> _WHAT IS NEEDED_
Every line below that holds the string "CPSC" must be copied.
[[ DATA TO USE, beginning ]]
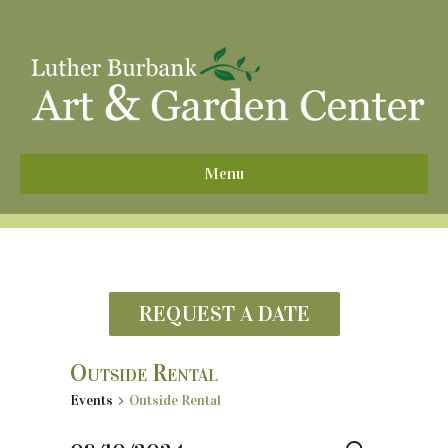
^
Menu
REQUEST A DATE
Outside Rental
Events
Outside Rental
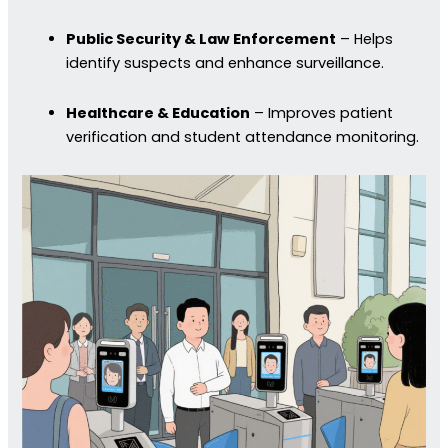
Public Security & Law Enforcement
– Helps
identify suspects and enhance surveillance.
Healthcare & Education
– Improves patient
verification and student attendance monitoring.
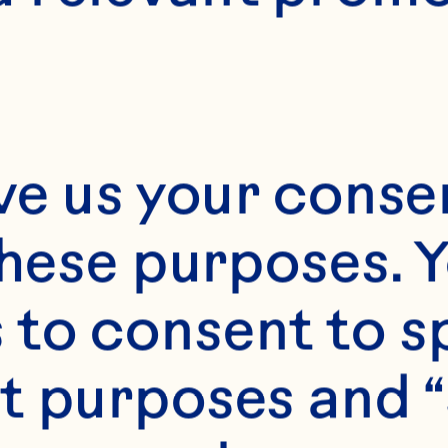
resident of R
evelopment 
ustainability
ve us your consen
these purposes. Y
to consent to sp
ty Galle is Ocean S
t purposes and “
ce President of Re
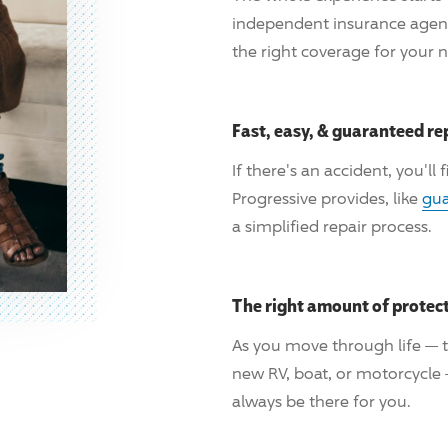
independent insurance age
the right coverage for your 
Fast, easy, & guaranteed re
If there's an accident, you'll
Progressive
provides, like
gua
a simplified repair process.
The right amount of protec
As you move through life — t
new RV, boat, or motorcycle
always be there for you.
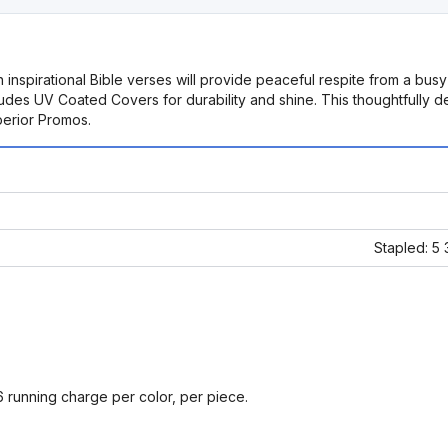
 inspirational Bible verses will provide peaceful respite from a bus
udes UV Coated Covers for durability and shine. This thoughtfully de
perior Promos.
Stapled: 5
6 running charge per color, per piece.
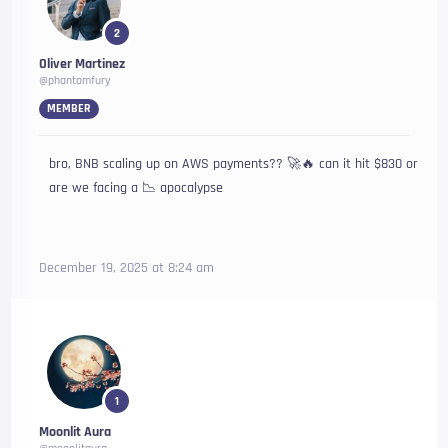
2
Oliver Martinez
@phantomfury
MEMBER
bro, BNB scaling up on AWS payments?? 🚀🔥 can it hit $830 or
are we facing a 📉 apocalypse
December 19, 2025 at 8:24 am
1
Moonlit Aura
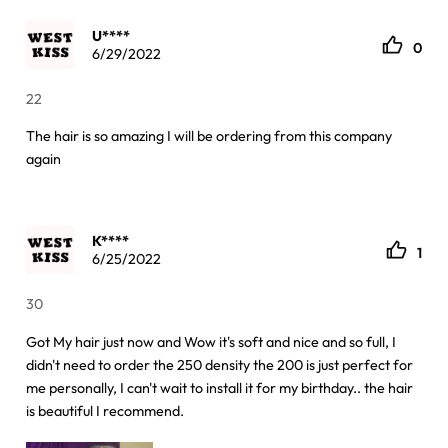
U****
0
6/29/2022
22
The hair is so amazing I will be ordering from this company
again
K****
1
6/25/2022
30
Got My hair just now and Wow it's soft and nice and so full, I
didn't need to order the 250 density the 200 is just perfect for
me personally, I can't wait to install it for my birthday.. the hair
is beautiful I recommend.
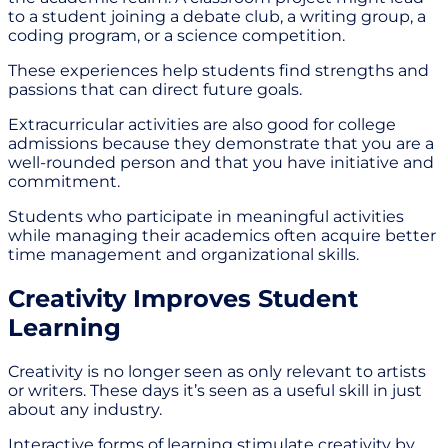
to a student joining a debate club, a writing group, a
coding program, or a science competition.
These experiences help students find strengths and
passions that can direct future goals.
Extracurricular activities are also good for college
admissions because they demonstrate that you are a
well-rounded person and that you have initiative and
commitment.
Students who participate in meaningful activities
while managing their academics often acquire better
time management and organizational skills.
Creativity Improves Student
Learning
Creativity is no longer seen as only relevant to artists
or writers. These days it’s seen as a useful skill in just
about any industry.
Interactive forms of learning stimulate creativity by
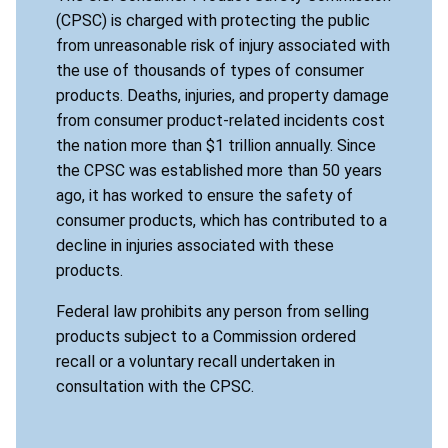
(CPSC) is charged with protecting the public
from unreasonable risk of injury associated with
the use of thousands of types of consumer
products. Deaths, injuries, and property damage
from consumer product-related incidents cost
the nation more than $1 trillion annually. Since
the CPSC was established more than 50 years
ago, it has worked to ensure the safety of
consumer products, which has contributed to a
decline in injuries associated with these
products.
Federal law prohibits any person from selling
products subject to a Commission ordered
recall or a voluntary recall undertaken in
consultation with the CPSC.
[[ DATA TO USE, end ]]
[[ DATA TO USE, beginning ]]
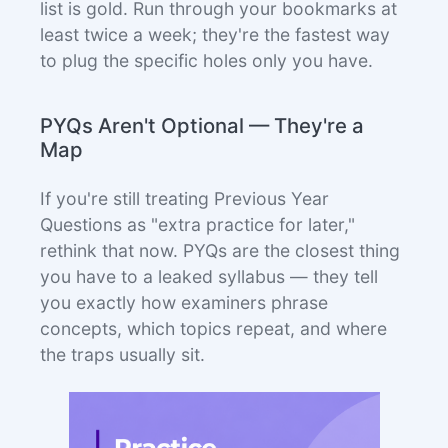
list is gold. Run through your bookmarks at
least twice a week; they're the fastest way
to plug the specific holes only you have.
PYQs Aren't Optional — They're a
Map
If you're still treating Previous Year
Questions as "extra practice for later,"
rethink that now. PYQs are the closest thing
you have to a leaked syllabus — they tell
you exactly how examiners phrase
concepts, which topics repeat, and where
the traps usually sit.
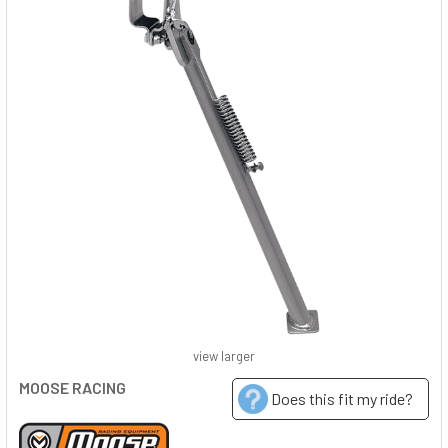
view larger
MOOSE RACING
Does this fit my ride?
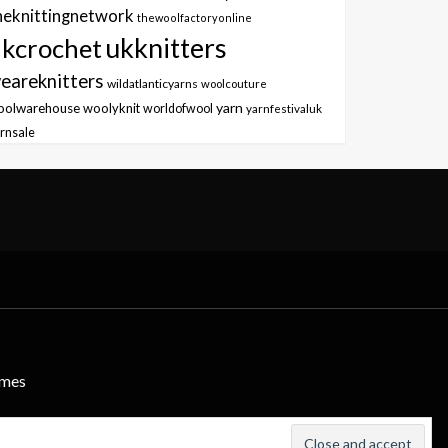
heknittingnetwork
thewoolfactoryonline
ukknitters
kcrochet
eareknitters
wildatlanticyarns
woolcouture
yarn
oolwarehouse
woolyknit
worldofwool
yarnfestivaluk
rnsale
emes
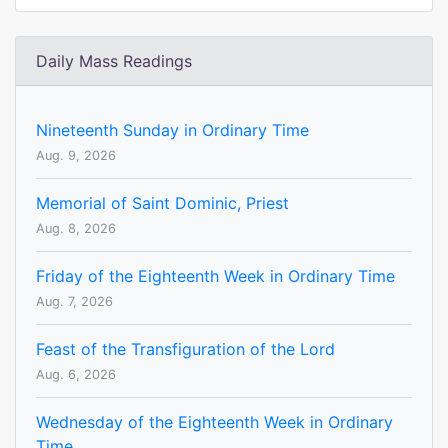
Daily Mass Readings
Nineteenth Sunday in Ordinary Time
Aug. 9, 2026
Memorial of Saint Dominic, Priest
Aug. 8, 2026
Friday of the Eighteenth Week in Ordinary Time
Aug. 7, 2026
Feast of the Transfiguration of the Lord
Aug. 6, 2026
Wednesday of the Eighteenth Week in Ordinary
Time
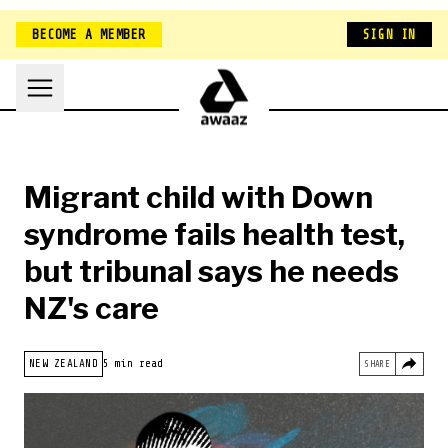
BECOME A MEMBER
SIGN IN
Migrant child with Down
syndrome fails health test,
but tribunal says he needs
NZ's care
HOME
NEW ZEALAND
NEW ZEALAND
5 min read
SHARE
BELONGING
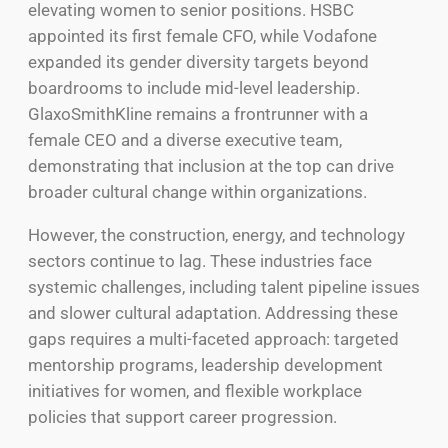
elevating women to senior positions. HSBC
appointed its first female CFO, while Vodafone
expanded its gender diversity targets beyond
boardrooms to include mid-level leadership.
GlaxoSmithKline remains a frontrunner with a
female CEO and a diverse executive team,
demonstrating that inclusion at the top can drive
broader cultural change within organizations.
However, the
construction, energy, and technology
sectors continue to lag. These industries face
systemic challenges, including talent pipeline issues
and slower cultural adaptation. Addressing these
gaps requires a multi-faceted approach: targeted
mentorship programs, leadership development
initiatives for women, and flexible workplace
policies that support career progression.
[[ DATA TO USE, end ]]
> _ANSWER TO THE EXERCISE_
(CPSC) is charged with protecting the public
the CPSC was established more than 50 years
consultation with the CPSC.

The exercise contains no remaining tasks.